[What is expected] Read through the listing, and wherever a line holds the word "سرکوب", return it.

** Opening Data block **

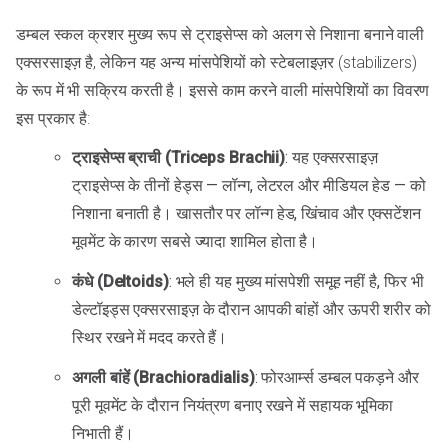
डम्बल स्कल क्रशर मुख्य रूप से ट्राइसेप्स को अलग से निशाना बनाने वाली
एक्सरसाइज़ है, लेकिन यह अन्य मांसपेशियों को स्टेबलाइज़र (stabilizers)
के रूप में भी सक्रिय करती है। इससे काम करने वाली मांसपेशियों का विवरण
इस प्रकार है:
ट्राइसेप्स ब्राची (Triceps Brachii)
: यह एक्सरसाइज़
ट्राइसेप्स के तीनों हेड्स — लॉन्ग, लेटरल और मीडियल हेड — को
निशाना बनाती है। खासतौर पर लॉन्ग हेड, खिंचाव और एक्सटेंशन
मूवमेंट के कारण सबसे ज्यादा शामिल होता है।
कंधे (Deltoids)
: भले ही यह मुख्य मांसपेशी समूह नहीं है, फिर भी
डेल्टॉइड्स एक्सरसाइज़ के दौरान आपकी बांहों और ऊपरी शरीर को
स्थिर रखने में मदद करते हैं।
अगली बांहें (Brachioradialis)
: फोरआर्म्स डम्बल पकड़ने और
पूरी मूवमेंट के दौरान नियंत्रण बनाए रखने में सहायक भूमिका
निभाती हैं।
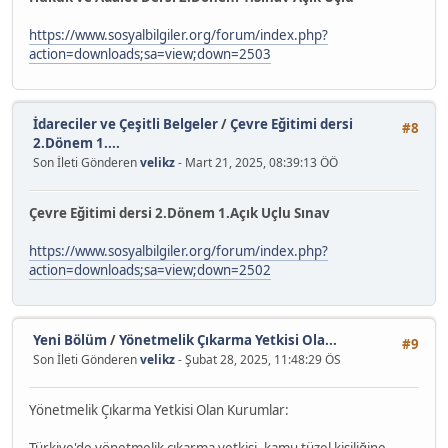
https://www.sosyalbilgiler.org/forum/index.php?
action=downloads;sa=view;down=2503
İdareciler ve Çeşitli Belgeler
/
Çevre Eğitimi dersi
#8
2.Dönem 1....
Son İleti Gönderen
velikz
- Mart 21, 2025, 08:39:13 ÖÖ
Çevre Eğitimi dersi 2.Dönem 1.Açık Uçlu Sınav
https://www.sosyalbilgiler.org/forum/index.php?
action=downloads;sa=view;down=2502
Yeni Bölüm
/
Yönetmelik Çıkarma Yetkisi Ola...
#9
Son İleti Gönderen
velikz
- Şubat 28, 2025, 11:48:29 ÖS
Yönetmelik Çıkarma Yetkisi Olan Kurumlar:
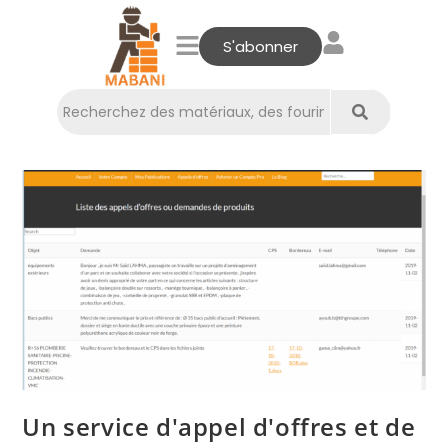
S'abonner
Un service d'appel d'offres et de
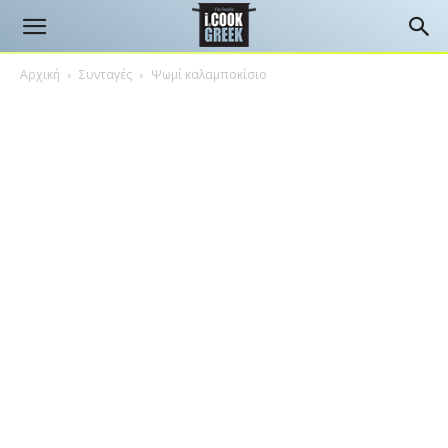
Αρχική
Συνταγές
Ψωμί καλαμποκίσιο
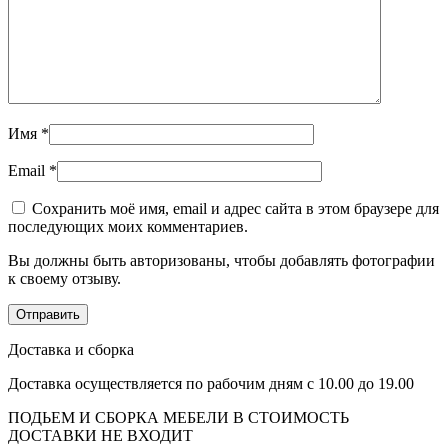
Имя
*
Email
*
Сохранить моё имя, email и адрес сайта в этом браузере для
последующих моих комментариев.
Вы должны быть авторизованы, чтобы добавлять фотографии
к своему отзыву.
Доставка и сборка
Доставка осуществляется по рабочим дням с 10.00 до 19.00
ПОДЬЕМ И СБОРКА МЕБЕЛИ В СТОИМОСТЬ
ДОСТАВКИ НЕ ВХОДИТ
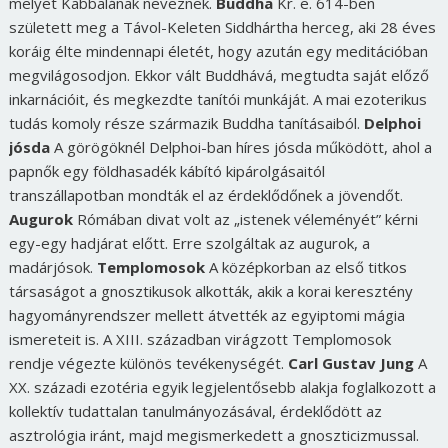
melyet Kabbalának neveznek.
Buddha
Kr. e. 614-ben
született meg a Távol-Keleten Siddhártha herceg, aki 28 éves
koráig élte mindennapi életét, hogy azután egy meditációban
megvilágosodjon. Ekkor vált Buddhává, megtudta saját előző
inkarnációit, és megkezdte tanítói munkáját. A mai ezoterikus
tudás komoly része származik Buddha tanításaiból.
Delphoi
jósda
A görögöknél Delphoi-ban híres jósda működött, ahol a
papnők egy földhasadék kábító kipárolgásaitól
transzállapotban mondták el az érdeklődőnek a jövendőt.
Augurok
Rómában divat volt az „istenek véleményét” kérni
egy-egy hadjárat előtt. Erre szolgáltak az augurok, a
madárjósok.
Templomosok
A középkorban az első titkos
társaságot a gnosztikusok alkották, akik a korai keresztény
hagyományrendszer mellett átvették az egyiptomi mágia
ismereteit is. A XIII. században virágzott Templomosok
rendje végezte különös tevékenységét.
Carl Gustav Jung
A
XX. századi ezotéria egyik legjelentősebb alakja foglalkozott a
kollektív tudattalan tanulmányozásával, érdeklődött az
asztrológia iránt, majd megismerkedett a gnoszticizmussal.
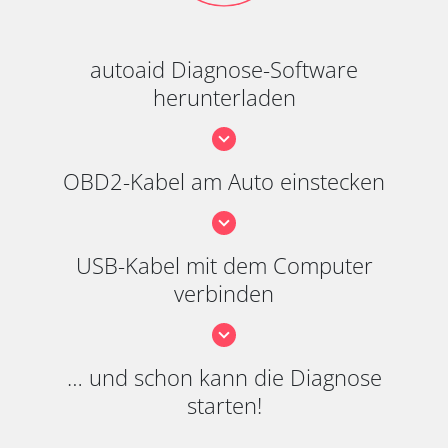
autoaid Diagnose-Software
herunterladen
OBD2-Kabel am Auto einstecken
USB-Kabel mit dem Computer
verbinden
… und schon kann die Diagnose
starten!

** Closing Data block **
** Opening Data block **

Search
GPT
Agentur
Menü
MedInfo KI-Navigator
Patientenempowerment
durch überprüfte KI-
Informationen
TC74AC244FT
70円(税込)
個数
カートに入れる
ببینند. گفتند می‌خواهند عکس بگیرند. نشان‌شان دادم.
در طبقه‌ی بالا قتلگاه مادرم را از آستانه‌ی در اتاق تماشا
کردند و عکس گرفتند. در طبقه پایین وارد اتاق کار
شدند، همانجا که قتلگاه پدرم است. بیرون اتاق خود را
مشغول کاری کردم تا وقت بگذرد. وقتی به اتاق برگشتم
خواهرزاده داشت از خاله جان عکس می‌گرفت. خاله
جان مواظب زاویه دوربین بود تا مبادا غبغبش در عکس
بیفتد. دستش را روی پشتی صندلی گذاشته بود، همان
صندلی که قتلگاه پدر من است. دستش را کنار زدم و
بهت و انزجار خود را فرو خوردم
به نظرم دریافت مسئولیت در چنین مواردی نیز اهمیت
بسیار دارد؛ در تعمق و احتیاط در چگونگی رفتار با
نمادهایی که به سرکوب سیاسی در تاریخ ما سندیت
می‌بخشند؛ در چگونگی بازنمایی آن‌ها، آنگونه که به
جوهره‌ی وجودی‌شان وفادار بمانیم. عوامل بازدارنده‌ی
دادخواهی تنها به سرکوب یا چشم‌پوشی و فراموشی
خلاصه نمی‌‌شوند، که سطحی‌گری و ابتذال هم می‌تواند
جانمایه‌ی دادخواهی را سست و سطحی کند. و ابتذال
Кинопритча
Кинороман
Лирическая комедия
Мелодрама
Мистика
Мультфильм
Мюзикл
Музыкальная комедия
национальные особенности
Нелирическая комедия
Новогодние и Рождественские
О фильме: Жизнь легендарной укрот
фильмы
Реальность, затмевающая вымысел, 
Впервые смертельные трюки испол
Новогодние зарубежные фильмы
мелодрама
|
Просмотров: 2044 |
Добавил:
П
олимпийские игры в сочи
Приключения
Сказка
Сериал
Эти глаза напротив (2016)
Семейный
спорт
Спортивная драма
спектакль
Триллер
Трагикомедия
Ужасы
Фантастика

** Closing Data block **
** Opening Data block **

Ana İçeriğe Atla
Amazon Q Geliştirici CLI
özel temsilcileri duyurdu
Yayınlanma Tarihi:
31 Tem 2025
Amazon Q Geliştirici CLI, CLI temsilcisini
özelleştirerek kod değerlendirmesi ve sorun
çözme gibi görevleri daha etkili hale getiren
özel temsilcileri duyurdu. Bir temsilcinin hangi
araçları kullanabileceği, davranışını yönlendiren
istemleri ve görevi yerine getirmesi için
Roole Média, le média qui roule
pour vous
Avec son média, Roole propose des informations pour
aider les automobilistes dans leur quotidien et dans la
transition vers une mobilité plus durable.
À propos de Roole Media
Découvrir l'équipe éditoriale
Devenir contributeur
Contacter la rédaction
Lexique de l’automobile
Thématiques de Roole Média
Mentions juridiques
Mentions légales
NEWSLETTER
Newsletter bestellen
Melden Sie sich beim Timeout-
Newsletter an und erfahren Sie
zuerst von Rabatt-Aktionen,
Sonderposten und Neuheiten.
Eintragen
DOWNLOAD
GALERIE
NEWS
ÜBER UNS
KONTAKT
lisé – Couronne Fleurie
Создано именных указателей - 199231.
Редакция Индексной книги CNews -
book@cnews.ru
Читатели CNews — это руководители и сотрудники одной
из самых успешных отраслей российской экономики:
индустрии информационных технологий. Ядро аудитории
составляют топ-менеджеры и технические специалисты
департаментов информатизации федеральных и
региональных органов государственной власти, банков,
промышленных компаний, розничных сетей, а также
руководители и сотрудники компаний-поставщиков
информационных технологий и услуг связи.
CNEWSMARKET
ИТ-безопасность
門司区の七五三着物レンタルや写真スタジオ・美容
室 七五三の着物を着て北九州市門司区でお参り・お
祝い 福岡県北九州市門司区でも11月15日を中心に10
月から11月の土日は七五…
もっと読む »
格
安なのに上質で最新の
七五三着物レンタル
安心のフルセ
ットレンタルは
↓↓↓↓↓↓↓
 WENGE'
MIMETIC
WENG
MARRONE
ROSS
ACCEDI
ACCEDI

** Closing Data block **

[Result]
نمادهایی که به سرکوب سیاسی در تاریخ ما سندیت
دادخواهی تنها به سرکوب یا چشم‌پوشی و فراموشی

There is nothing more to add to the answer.